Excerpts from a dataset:
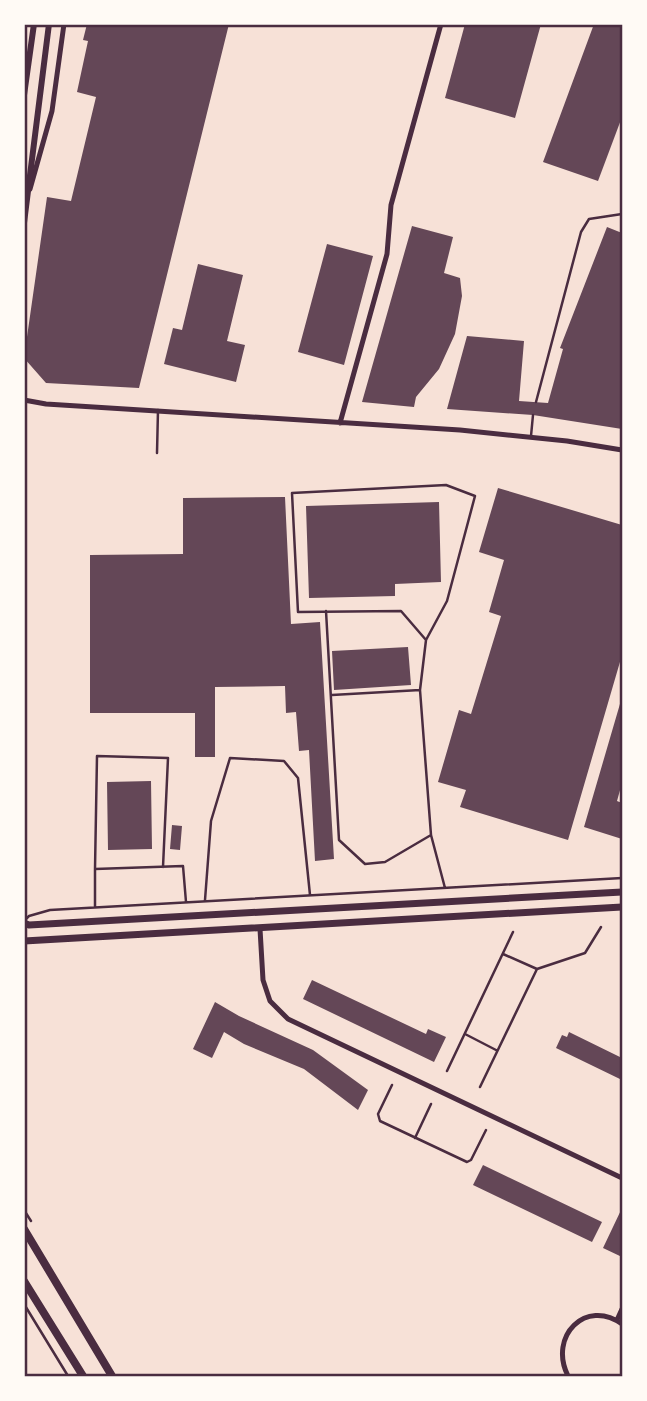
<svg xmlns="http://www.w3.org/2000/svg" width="647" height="1401" viewBox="0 0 647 1401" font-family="'Titillium Web',sans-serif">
  <rect width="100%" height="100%" fill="#f7e1d7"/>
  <path fill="#644757" d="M 87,24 L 229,24 L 139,388 L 46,383 L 24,358 L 47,197 L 71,201 L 96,97 L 77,92 L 88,41 L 83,40 Z
    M 465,24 L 541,24 L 515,118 L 445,98 Z
    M 594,24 L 622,24 L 622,117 L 598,181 L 543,162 Z
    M 412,226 L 453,237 L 444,273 L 460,278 L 462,296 L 455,334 L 439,369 L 416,397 L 414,407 L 362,402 Z
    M 607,227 L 622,233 L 622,429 L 533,415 L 447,409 L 467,336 L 524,341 L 519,401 L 548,403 L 563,349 L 560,348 Z
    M 327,244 L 373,256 L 344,365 L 298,352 Z
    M 198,264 L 243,275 L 227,341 L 245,345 L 236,382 L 164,364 L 173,328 L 182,330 Z
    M 498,488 L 622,525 L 622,655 L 568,840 L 460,807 L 466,790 L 438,782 L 459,710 L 471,714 L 501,616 L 489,612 L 504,560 L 479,552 Z
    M 285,497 L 291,624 L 320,622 L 334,859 L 315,861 L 309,750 L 299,751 L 296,712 L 286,713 L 285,686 L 215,687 L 215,757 L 195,757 L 195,713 L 90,713 L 90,555 L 183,554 L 183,498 Z
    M 439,502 L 441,582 L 395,584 L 395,596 L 309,598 L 306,506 Z
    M 408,647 L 411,685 L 334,690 L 332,651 Z
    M 622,697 L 622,783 L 617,801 L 622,803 L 622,839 L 584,827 Z
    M 151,781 L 152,849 L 108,850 L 107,782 Z
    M 172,825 L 182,826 L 180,850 L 170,849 Z
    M 312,980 L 426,1034 L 428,1029 L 446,1037 L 434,1062 L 303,999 Z
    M 215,1002 L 239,1016 L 313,1050 L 368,1090 L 358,1110 L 304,1069 L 244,1044 L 224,1032 L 212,1058 L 193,1049 Z
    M 569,1032 L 622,1058 L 622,1080 L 556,1048 L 562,1035 L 567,1037 Z
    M 483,1165 L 602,1222 L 592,1242 L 473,1185 Z
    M 622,1208 L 622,1257 L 603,1248 Z"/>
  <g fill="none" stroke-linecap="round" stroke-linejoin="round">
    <path stroke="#4a2c40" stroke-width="2.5" d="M 503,954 L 537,969 L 585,953 L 601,927
      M 465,1034 L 496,1050
      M 447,1071 L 513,932
      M 392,1085 L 378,1114 L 380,1121 L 467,1162 L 471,1160 L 486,1130
      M 480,1087 L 537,969
      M 415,1138 L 431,1104
      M 24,1210 L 31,1221
      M 24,1304 L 68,1376"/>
    <path stroke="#4a2c40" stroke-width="2.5" d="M 536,402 L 581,232 L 589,219 L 622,214
      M 531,436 L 533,415
      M 157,453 L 158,410
      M 326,611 L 339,840 L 365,864 L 385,862 L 431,835
      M 426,640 L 401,611 L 298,612 L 292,493 L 446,485 L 475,496 L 447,601 L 426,640 L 420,690 L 431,835 L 445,888
      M 332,695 L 420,690
      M 163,867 L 168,758 L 97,756 L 95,869 L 183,866 L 186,902
      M 205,900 L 211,821 L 230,758 L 284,761 L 298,778 L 310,895
      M 95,907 L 95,869
      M 24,921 L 29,916 L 50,910 L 622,878"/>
    <path stroke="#4a2c40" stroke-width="5" d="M 30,189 L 52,111 L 64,24
      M 24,400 L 46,404 L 460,430 L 567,441 L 622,450
      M 340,423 L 387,254 L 391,205 L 441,24
      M 260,929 L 263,980 L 270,1001 L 288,1019 L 622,1178
      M 617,1320 L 622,1309
      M 568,1376 C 548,1336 586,1298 622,1324"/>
    <path stroke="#4a2c40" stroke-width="6" d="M 24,95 L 34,24
      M 24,223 L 49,24"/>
    <path stroke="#4a2c40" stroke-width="7" d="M 24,923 L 29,925 L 622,892
      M 24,941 L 622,907"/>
    <path stroke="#4a2c40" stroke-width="8" d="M 24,1229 L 112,1376
      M 24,1281 L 83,1376"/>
  </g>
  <rect width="647" height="1401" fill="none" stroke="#fffaf5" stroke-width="52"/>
  <rect x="26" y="26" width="595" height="1349" fill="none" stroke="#4a2c40" stroke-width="2.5"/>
</svg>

*What is being asked*. The data must be printed exactly, image-free.

*Completed task*.
<svg xmlns="http://www.w3.org/2000/svg" width="647" height="1401" viewBox="0 0 647 1401" font-family="'Titillium Web',sans-serif">
  <rect width="100%" height="100%" fill="#f7e1d7"/>
  <path fill="#644757" d="M 87,24 L 229,24 L 139,388 L 46,383 L 24,358 L 47,197 L 71,201 L 96,97 L 77,92 L 88,41 L 83,40 Z
    M 465,24 L 541,24 L 515,118 L 445,98 Z
    M 594,24 L 622,24 L 622,117 L 598,181 L 543,162 Z
    M 412,226 L 453,237 L 444,273 L 460,278 L 462,296 L 455,334 L 439,369 L 416,397 L 414,407 L 362,402 Z
    M 607,227 L 622,233 L 622,429 L 533,415 L 447,409 L 467,336 L 524,341 L 519,401 L 548,403 L 563,349 L 560,348 Z
    M 327,244 L 373,256 L 344,365 L 298,352 Z
    M 198,264 L 243,275 L 227,341 L 245,345 L 236,382 L 164,364 L 173,328 L 182,330 Z
    M 498,488 L 622,525 L 622,655 L 568,840 L 460,807 L 466,790 L 438,782 L 459,710 L 471,714 L 501,616 L 489,612 L 504,560 L 479,552 Z
    M 285,497 L 291,624 L 320,622 L 334,859 L 315,861 L 309,750 L 299,751 L 296,712 L 286,713 L 285,686 L 215,687 L 215,757 L 195,757 L 195,713 L 90,713 L 90,555 L 183,554 L 183,498 Z
    M 439,502 L 441,582 L 395,584 L 395,596 L 309,598 L 306,506 Z
    M 408,647 L 411,685 L 334,690 L 332,651 Z
    M 622,697 L 622,783 L 617,801 L 622,803 L 622,839 L 584,827 Z
    M 151,781 L 152,849 L 108,850 L 107,782 Z
    M 172,825 L 182,826 L 180,850 L 170,849 Z
    M 312,980 L 426,1034 L 428,1029 L 446,1037 L 434,1062 L 303,999 Z
    M 215,1002 L 239,1016 L 313,1050 L 368,1090 L 358,1110 L 304,1069 L 244,1044 L 224,1032 L 212,1058 L 193,1049 Z
    M 569,1032 L 622,1058 L 622,1080 L 556,1048 L 562,1035 L 567,1037 Z
    M 483,1165 L 602,1222 L 592,1242 L 473,1185 Z
    M 622,1208 L 622,1257 L 603,1248 Z"/>
  <g fill="none" stroke-linecap="round" stroke-linejoin="round">
    <path stroke="#4a2c40" stroke-width="2.5" d="M 503,954 L 537,969 L 585,953 L 601,927
      M 465,1034 L 496,1050
      M 447,1071 L 513,932
      M 392,1085 L 378,1114 L 380,1121 L 467,1162 L 471,1160 L 486,1130
      M 480,1087 L 537,969
      M 415,1138 L 431,1104
      M 24,1210 L 31,1221
      M 24,1304 L 68,1376"/>
    <path stroke="#4a2c40" stroke-width="2.5" d="M 536,402 L 581,232 L 589,219 L 622,214
      M 531,436 L 533,415
      M 157,453 L 158,410
      M 326,611 L 339,840 L 365,864 L 385,862 L 431,835
      M 426,640 L 401,611 L 298,612 L 292,493 L 446,485 L 475,496 L 447,601 L 426,640 L 420,690 L 431,835 L 445,888
      M 332,695 L 420,690
      M 163,867 L 168,758 L 97,756 L 95,869 L 183,866 L 186,902
      M 205,900 L 211,821 L 230,758 L 284,761 L 298,778 L 310,895
      M 95,907 L 95,869
      M 24,921 L 29,916 L 50,910 L 622,878"/>
    <path stroke="#4a2c40" stroke-width="5" d="M 30,189 L 52,111 L 64,24
      M 24,400 L 46,404 L 460,430 L 567,441 L 622,450
      M 340,423 L 387,254 L 391,205 L 441,24
      M 260,929 L 263,980 L 270,1001 L 288,1019 L 622,1178
      M 617,1320 L 622,1309
      M 568,1376 C 548,1336 586,1298 622,1324"/>
    <path stroke="#4a2c40" stroke-width="6" d="M 24,95 L 34,24
      M 24,223 L 49,24"/>
    <path stroke="#4a2c40" stroke-width="7" d="M 24,923 L 29,925 L 622,892
      M 24,941 L 622,907"/>
    <path stroke="#4a2c40" stroke-width="8" d="M 24,1229 L 112,1376
      M 24,1281 L 83,1376"/>
  </g>
  <rect width="647" height="1401" fill="none" stroke="#fffaf5" stroke-width="52"/>
  <rect x="26" y="26" width="595" height="1349" fill="none" stroke="#4a2c40" stroke-width="2.5"/>
</svg>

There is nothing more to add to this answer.